- Problem details
Rewrite the rows from the line containing "the sample 200,rpm." up to and including the line containing "Recorded: 7200,rpm", replacing "tachometer" with "rev counter" and leaving everything else unchanged. Omit the pictures from your answer.

- Data supplied
BEGIN
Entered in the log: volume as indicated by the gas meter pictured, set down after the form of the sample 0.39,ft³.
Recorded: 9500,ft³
END
BEGIN
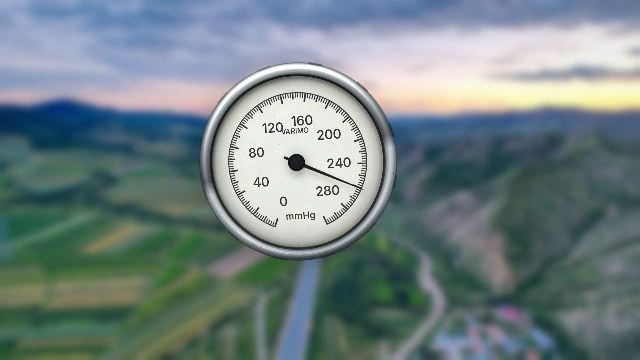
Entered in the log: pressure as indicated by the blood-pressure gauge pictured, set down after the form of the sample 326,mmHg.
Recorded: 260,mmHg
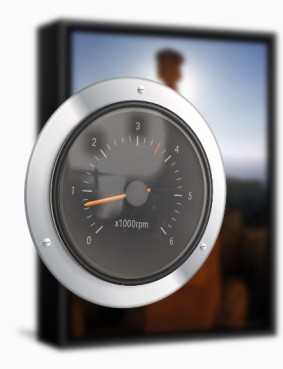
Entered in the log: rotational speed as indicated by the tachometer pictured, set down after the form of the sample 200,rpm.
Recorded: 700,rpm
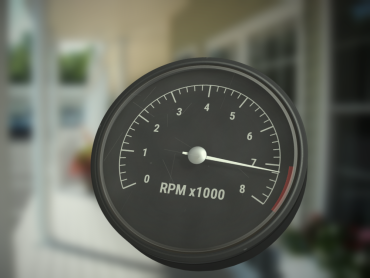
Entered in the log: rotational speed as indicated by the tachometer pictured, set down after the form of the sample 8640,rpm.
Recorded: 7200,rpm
END
- Solution
Entered in the log: rotational speed as indicated by the rev counter pictured, set down after the form of the sample 200,rpm.
Recorded: 700,rpm
Entered in the log: rotational speed as indicated by the rev counter pictured, set down after the form of the sample 8640,rpm.
Recorded: 7200,rpm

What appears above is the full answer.